_Your instructions_. Take the records below from their first line through the line holding "הלאומי של מדינת", and set each of those lines down exactly, without pictures.
───── Task input ─────
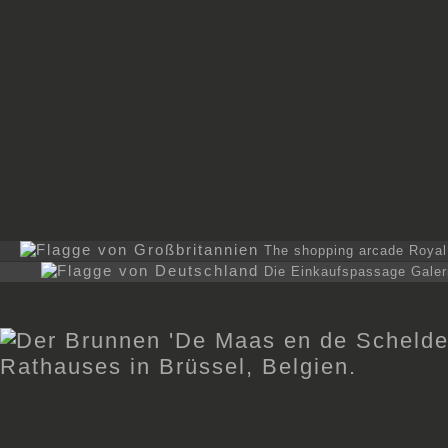
The shopping arcade Royal 
Die Einkaufspassage Galer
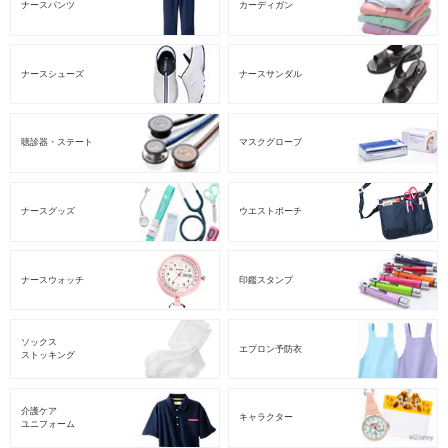
ナースパンツ
カーディガン
ナースシューズ
ナースサンダル
聴診器・ステート
マスクグローブ
ナースグッズ
ウエストポーチ
ナースウォッチ
印鑑スタンプ
ソックス
エプロン予防衣
ストッキング
介護ケア
キャラクター
ユニフォーム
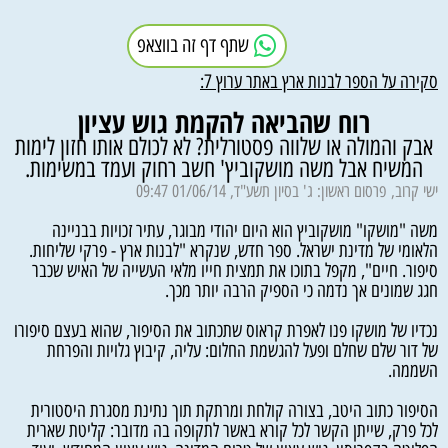
שתף דף זה בווצאפ
סקירה על הספר לבנות ארץ באתר ערוץ 7:
רוח שהביאה להקמת גוש עציון
אבק והמולה או שלווה פסטורלית? לא לכולם אותו חזון לימות
המשיח אבל משה מושקוביץ' חשב רחוק ועמד במשימות.
ישי קרוב, פרסום ראשון: ג' בסיון תשע"ד, 01/06/14 09:47
משה "מושקו" מושקוביץ הוא היום יהודי מבוגר, עתיר זכויות בבניינה
הלאומי של מדינת ישראל. ספר חדש, שנקרא "לבנות ארץ - פרקי שליחות.
סיפור. חיים", מקפל בתוכו את תמצית חייו מלאי העשייה של האיש שכבר
חגג שמונים אך נדמה כי הספיק הרבה יותר מכך.
נכדיו של מושקו פנו לאפרת קראוס שתכתוב את הסיפור, שהוא בעצם סיפורו
של דור שלם שחלם ופעל להגשמת החלום: עליה, קיבוץ גלויות והפרחת
השממה.
הסיפור כתוב היטב, בצורה קולחת ומרתקת תוך נתינת מסגרת היסטורית
לכל פרק, שייתן הקשר לכל קורא באשר לתקופה בה מדובר: קליטת שארית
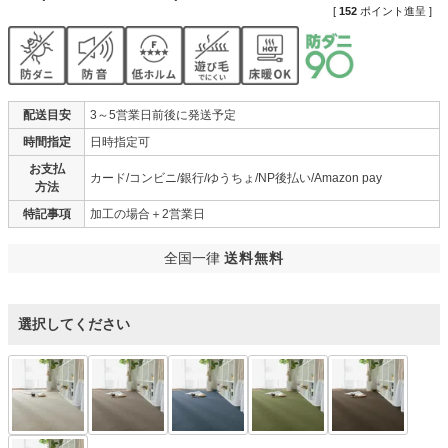
[
152
ポイント進呈 ]
配送目安
3～5営業日前後に発送予定
時間指定
日時指定可
お支払
カード/コンビニ/銀行/ゆうちょ/NP後払い/Amazon pay
方法
特記事項
加工の場合＋2営業日
全国一律
送料無料
選択してください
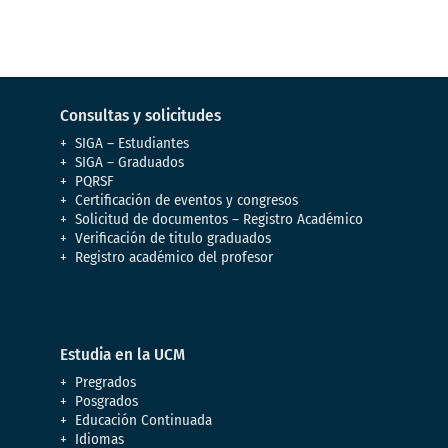
Consultas y solicitudes
SIGA – Estudiantes
SIGA – Graduados
PQRSF
Certificación de eventos y congresos
Solicitud de documentos – Registro Académico
Verificación de titulo graduados
Registro académico del profesor
Estudia en la UCM
Pregrados
Posgrados
Educación Continuada
Idiomas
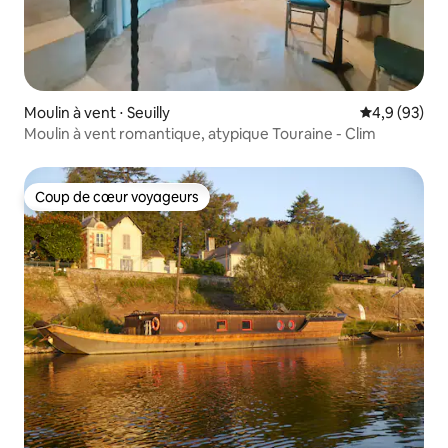
Moulin à vent ⋅ Seuilly
Évaluation m
4,9 (93)
Moulin à vent romantique, atypique Touraine - Clim
Coup de cœur voyageurs
Coup de cœur voyageurs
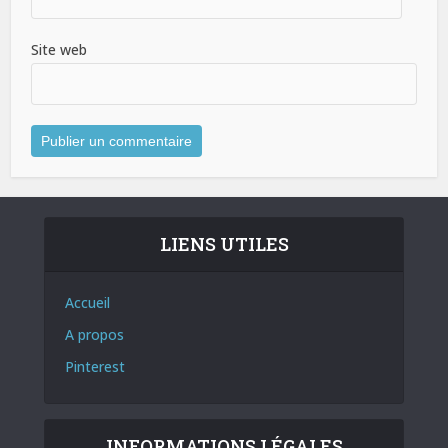
Site web
LIENS UTILES
Accueil
A propos
Pinterest
INFORMATIONS LÉGALES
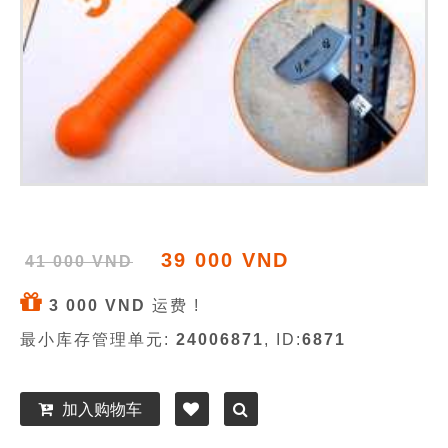
39 000 VND
41 000 VND
3 000 VND
运费 !
最小库存管理单元:
24006871
, ID:
6871
加入购物车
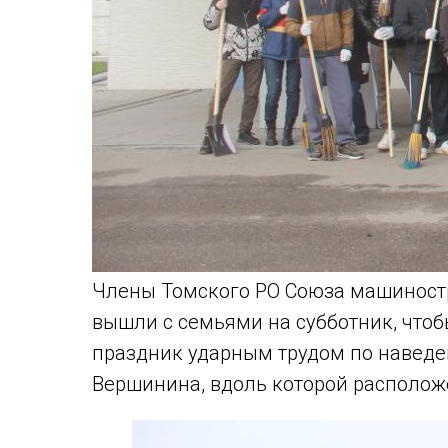
Члены Томского РО Союза машиностр
вышли с семьями на субботник, что
праздник ударным трудом по наведе
Вершинина, вдоль которой располож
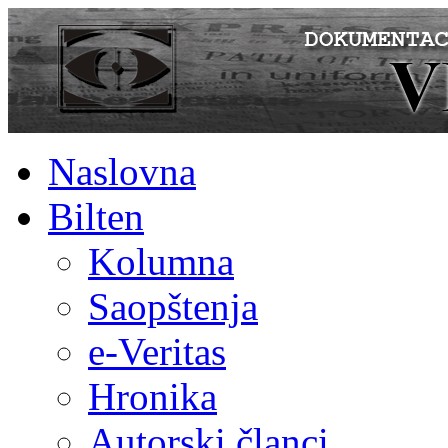
Naslovna
Bilten
Kolumna
Saopštenja
e-Veritas
Hronika
Autorski članci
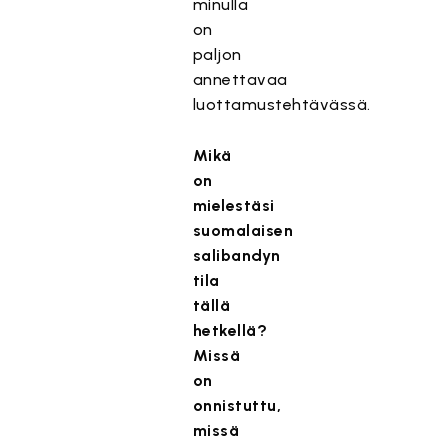
minulla
on
paljon
annettavaa
luottamustehtävässä.
Mikä
on
mielestäsi
suomalaisen
salibandyn
tila
tällä
hetkellä?
Missä
on
onnistuttu,
missä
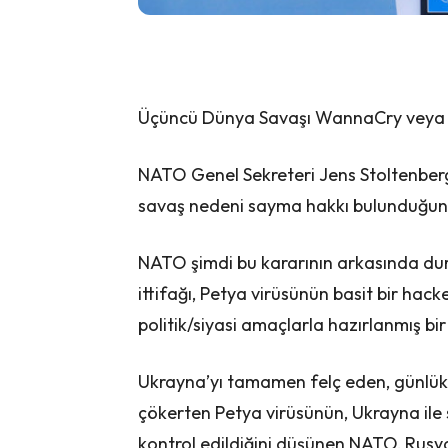
Üçüncü Dünya Savaşı WannaCry veya Pety
NATO Genel Sekreteri Jens Stoltenberg’
savaş nedeni sayma hakkı bulunduğu
NATO şimdi bu kararının arkasında dur
ittifağı, Petya virüsünün basit bir hac
politik/siyasi amaçlarla hazırlanmış bi
Ukrayna’yı tamamen felç eden, günlük
çökerten Petya virüsünün, Ukrayna ile 
kontrol edildiğini düşünen NATO, Rusya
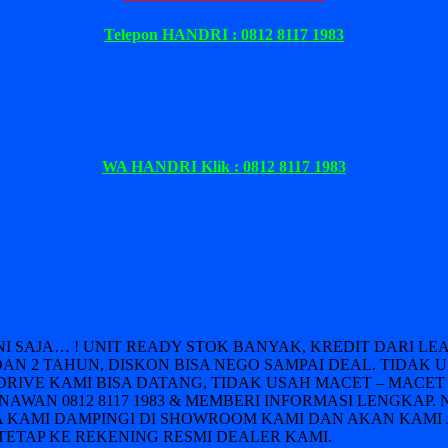
Telepon HANDRI : 0812 8117 1983
WA HANDRI Klik : 0812 8117 1983
INI SAJA… ! UNIT READY STOK BANYAK, KREDIT DARI 
DAN 2 TAHUN, DISKON BISA NEGO SAMPAI DEAL. TIDAK 
DRIVE KAMI BISA DATANG, TIDAK USAH MACET – MACET 
AWAN 0812 8117 1983 & MEMBERI INFORMASI LENGKAP. 
 KAMI DAMPINGI DI SHOWROOM KAMI DAN AKAN KAMI 
ETAP KE REKENING RESMI DEALER KAMI.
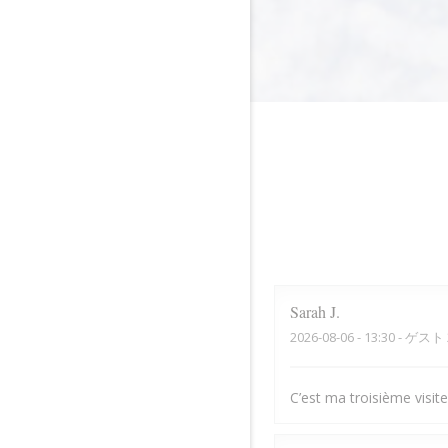
Sarah
J
2026-08-06
- 13:30 - ゲスト 
C’est ma troisième visite,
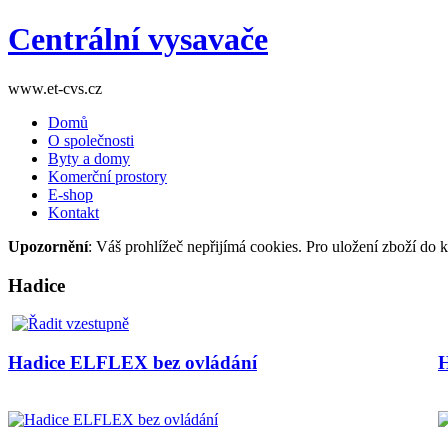
Centrální vysavače
www.et-cvs.cz
Domů
O společnosti
Byty a domy
Komerční prostory
E-shop
Kontakt
Upozornění
: Váš prohlížeč nepřijímá cookies. Pro uložení zboží do 
Hadice
Hadice ELFLEX bez ovládání
H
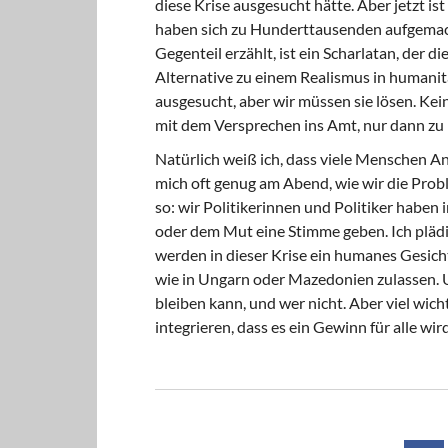
diese Krise ausgesucht hätte. Aber jetzt i
haben sich zu Hunderttausenden aufgemach
Gegenteil erzählt, ist ein Scharlatan, der 
Alternative zu einem Realismus in humanit
ausgesucht, aber wir müssen sie lösen. Ke
mit dem Versprechen ins Amt, nur dann zu r
Natürlich weiß ich, dass viele Menschen An
mich oft genug am Abend, wie wir die Prob
so: wir Politikerinnen und Politiker haben i
oder dem Mut eine Stimme geben. Ich plädier
werden in dieser Krise ein humanes Gesicht
wie in Ungarn oder Mazedonien zulassen. 
bleiben kann, und wer nicht. ‎Aber viel wichti
integrieren, dass es ein Gewinn für alle wird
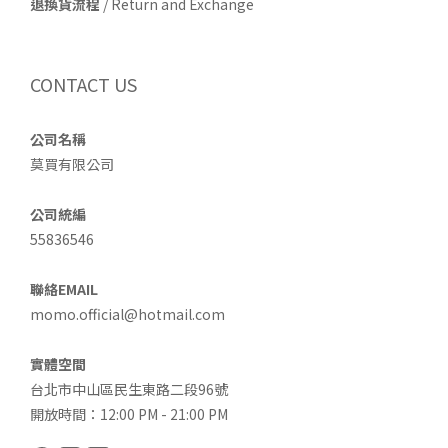
退換貨流程
/ Return and Exchange
CONTACT US
公司名稱
莫買有限公司
公司統編
55836546
聯絡EMAIL
momo.official@hotmail.com
實體空間
台北市中山區民生東路二段96號
開放時間：12:00 PM - 21:00 PM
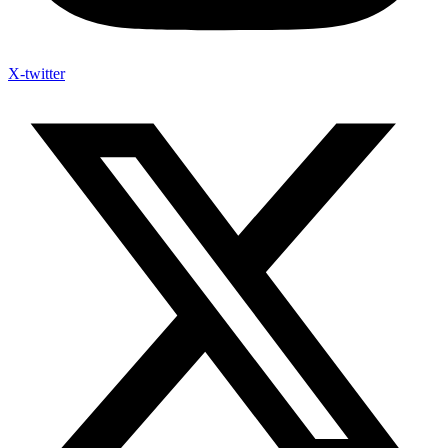
X-twitter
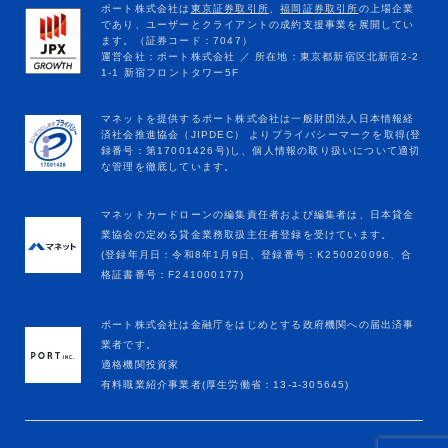
マネットカードローンの編集責任者および編集者は、日本貸金
業協会の定める貸金業務取扱主任者登録を受けています。
(登録年月日：令和8年1月9日、登録番号：K250020096、合
格証書番号：F241000177)
ポート株式会社は金融庁をはじめとする政府機関への届出済事
業者です。
適格機関投資家
有料職業紹介事業者(厚生労働省：13-ﾕ-305645)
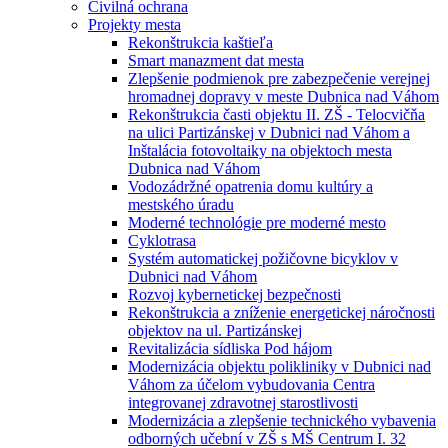
Civilná ochrana
Projekty mesta
Rekonštrukcia kaštieľa
Smart manazment dat mesta
Zlepšenie podmienok pre zabezpečenie verejnej
hromadnej dopravy v meste Dubnica nad Váhom
Rekonštrukcia časti objektu II. ZŠ - Telocvičňa
na ulici Partizánskej v Dubnici nad Váhom a
Inštalácia fotovoltaiky na objektoch mesta
Dubnica nad Váhom
Vodozádržné opatrenia domu kultúry a
mestského úradu
Moderné technológie pre moderné mesto
Cyklotrasa
Systém automatickej požičovne bicyklov v
Dubnici nad Váhom
Rozvoj kybernetickej bezpečnosti
Rekonštrukcia a zníženie energetickej náročnosti
objektov na ul. Partizánskej
Revitalizácia sídliska Pod hájom
Modernizácia objektu polikliniky v Dubnici nad
Váhom za účelom vybudovania Centra
integrovanej zdravotnej starostlivosti
Modernizácia a zlepšenie technického vybavenia
odborných učební v ZŠ s MŠ Centrum I. 32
─────
_The completed task_.
The shopping arcade Royal 
Die Einkaufspassage Galer
ナースパンツ
カーディガン
ナースシューズ
ナースサンダル
聴診器・ステート
マスクグローブ
ナースグッズ
ウエストポーチ
ナースウォッチ
印鑑スタンプ
ソックス
エプロン予防衣
ストッキング
介護ケア
キャラクター
ユニフォーム
שתף דף זה בווצאפ
סקירה על הספר לבנות ארץ באתר ערוץ 7:
רוח שהביאה להקמת גוש עציון
אבק והמולה או שלווה פסטורלית? לא לכולם אותו חזון לימות
המשיח אבל משה מושקוביץ' חשב רחוק ועמד במשימות.
ישי קרוב, פרסום ראשון: ג' בסיון תשע"ד, 01/06/14 09:47
משה "מושקו" מושקוביץ הוא היום יהודי מבוגר, עתיר זכויות בבניינה
הלאומי של מדינת ישראל. ספר חדש, שנקרא "לבנות ארץ - פרקי שליחות.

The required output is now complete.